Indian hackers offer you assist to man suing Symantec
Posted by D. Schoombie 14 January, 2012
(Reuters) – A group of Indian hackers has provided assistance to an American man who filed a lawsuit against Symantec Corp by publishing source code from a 2006 version of Norton Utilities, a software plan at the heart of the legal dispute.
A spokesman for the group, which is recognized as "Lords of Dharmaraja," released much more than 13,000 files that had been component of the product's source code late on Friday. "Pass it on to forensics and win the lawsuit," YamaTough stated by way of Twitter.
The proposed class-action lawsuit claims that Symantec seeks to convince customers to purchase Norton Utilities and PC Tools software program programs by scaring them with misleading data about the well being of their computers. Symantec has stated those claims are with no merit.
It was not instantly clear how the source code might help the case. And one of the attorneys working with plaintiff James Gross stated that he did not welcome assistance from the Indian hackers.

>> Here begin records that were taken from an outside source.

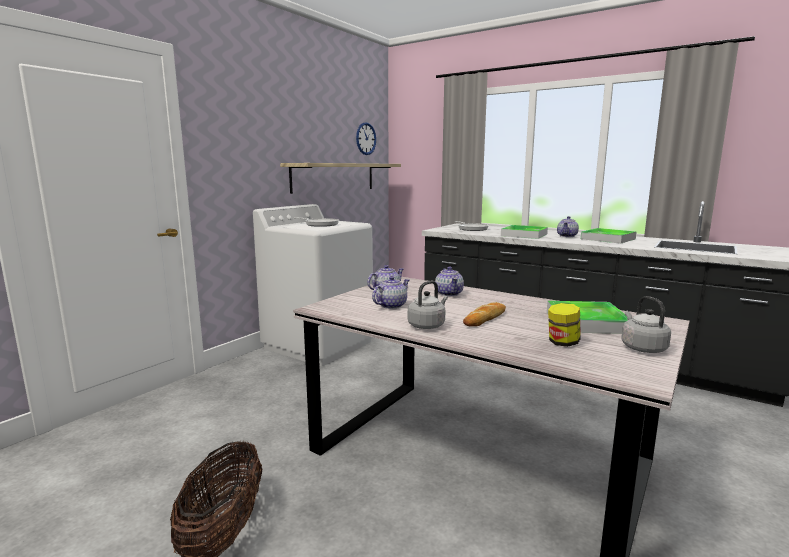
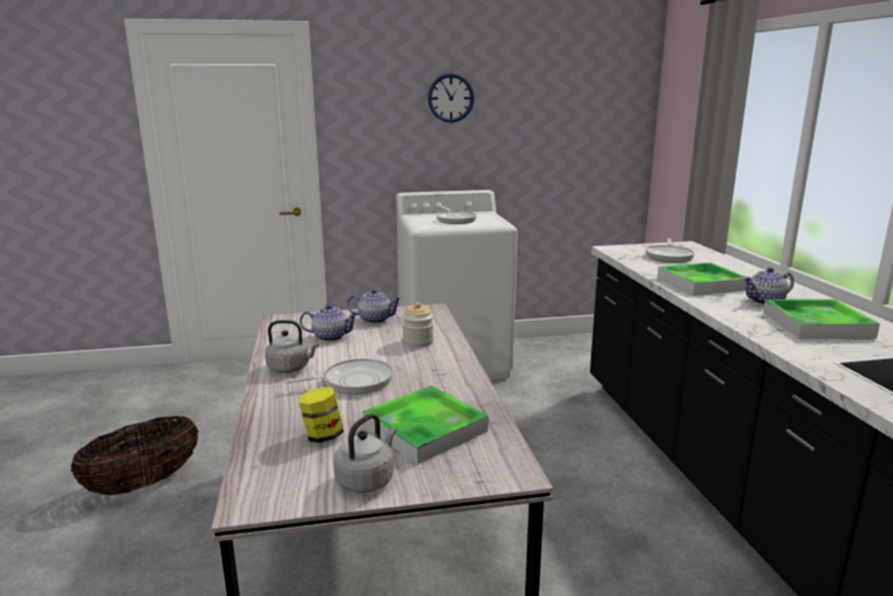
camera: 45 degrees right, 5 degrees up
shelf [280,163,401,194] -> none
wall clock [356,122,376,155] -> wall clock moved to [428,73,474,123]
teapot [435,267,464,296] -> jar [402,302,434,347]
bread [463,302,506,327] -> frying pan [285,359,393,394]

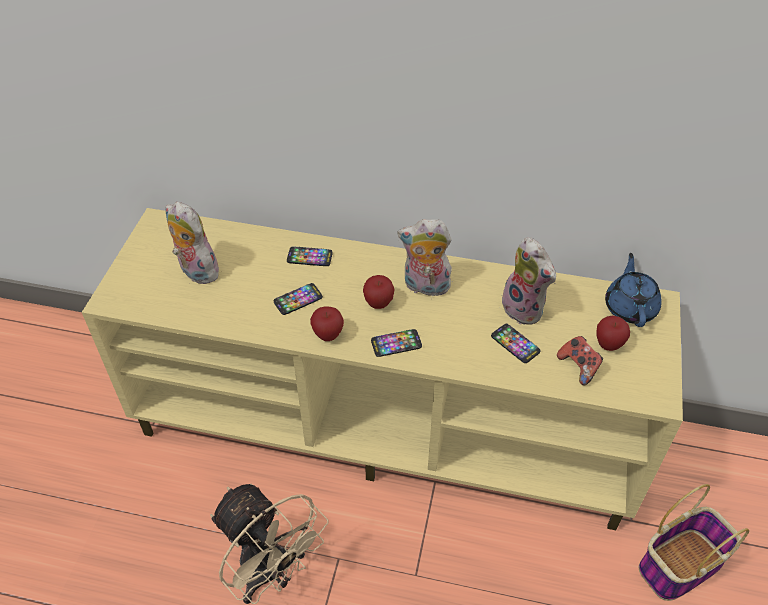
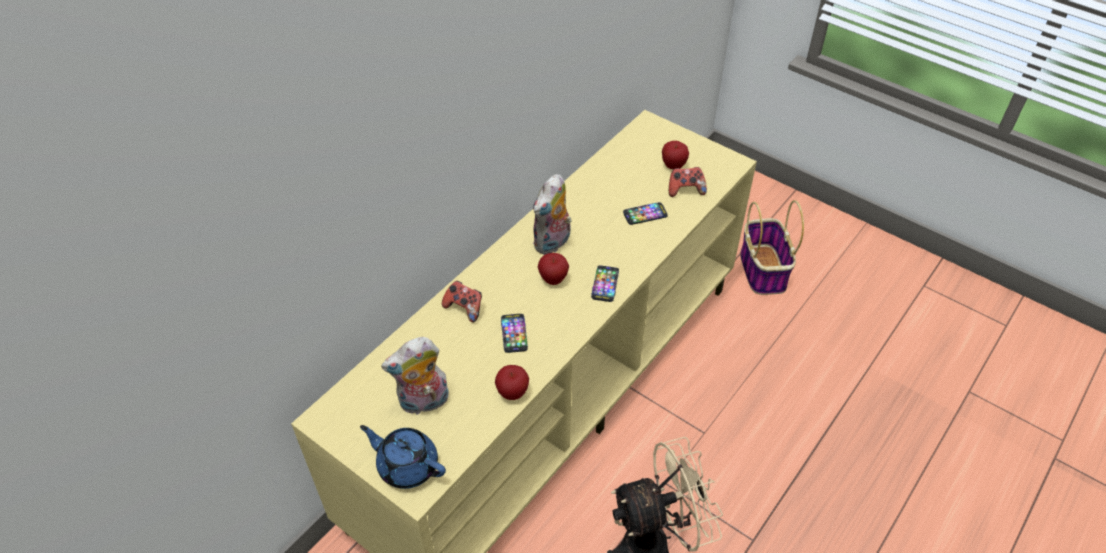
camera: 65 degrees left, 0 degrees up
phone [287,246,333,266] -> game controller [442,281,482,323]
apple [310,306,344,341] -> apple moved to [495,365,529,400]
plush toy [502,237,556,325] -> none
blue teapot [605,253,662,327] -> blue teapot moved to [360,425,446,489]

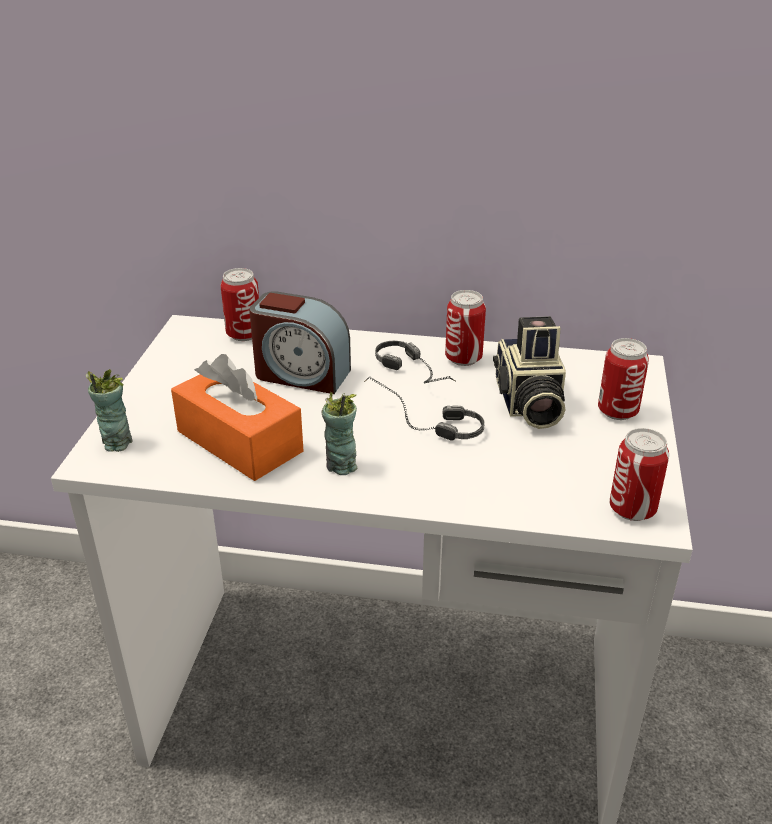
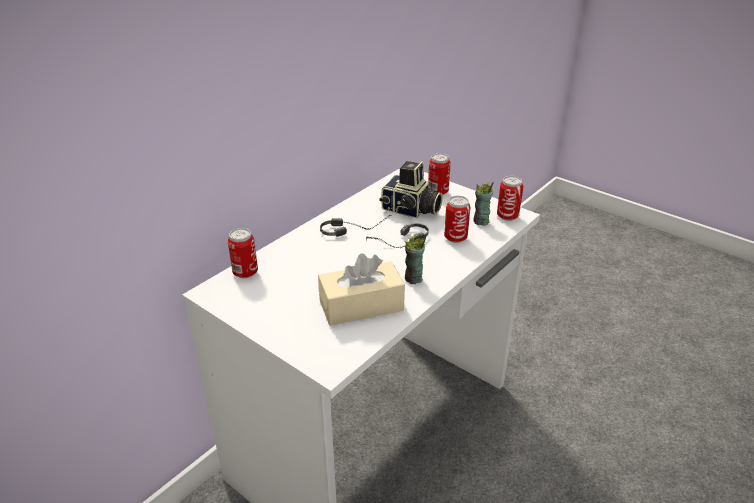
camera: 60 degrees left, 0 degrees up
cup [85,369,133,452] -> cup moved to [473,182,494,226]
orange tissue box [171,354,303,481] -> beige tissue box [318,253,405,326]
alarm clock [249,291,351,394] -> none
can [445,290,486,366] -> can moved to [444,196,470,243]

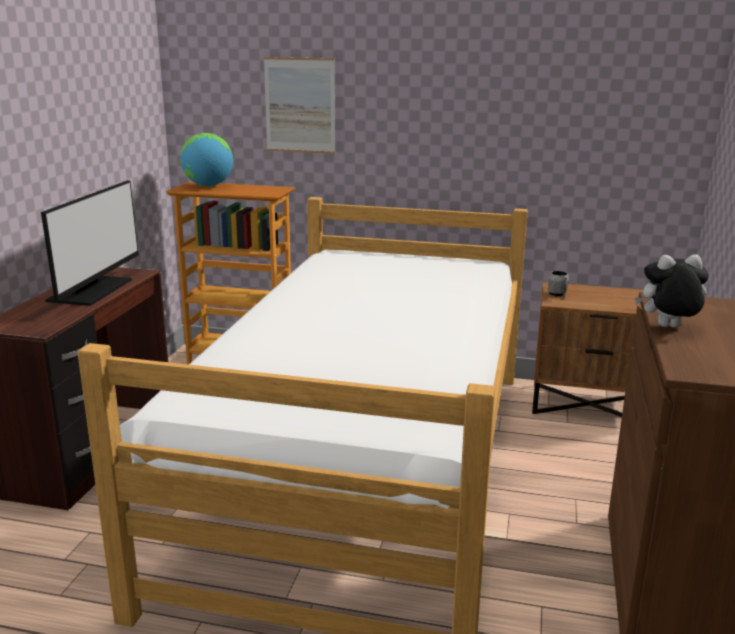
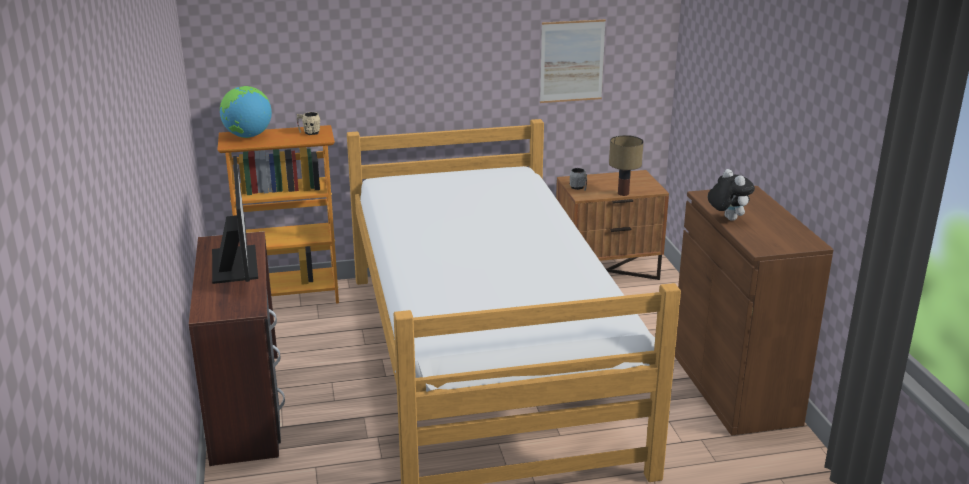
camera: 25 degrees left, 5 degrees up
picture [264,57,336,154] -> picture moved to [540,19,606,103]
plush toy [635,254,709,328] -> plush toy turned 90 degrees clockwise [708,169,755,221]
none -> beige mug [297,112,320,135]
none -> table lamp [609,135,644,196]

"This is not something we believe is essential to support our case and we don't support hacking," stated Jay Edelson, an lawyer with Edelson McGuire LLC. "We are not a rogue nation where the only hope is for people to take matters in their own hands."
Symantec spokesman Cris Paden said that his company no longer sells or supports Norton Utilities 2006. "The existing version of Norton Utilities has been totally rebuilt and shares no frequent code with Norton Utilities 2006," he said. "
Symantec previously confirmed that the identical group of hackers had accessed the source code to some of its anti-virus computer software.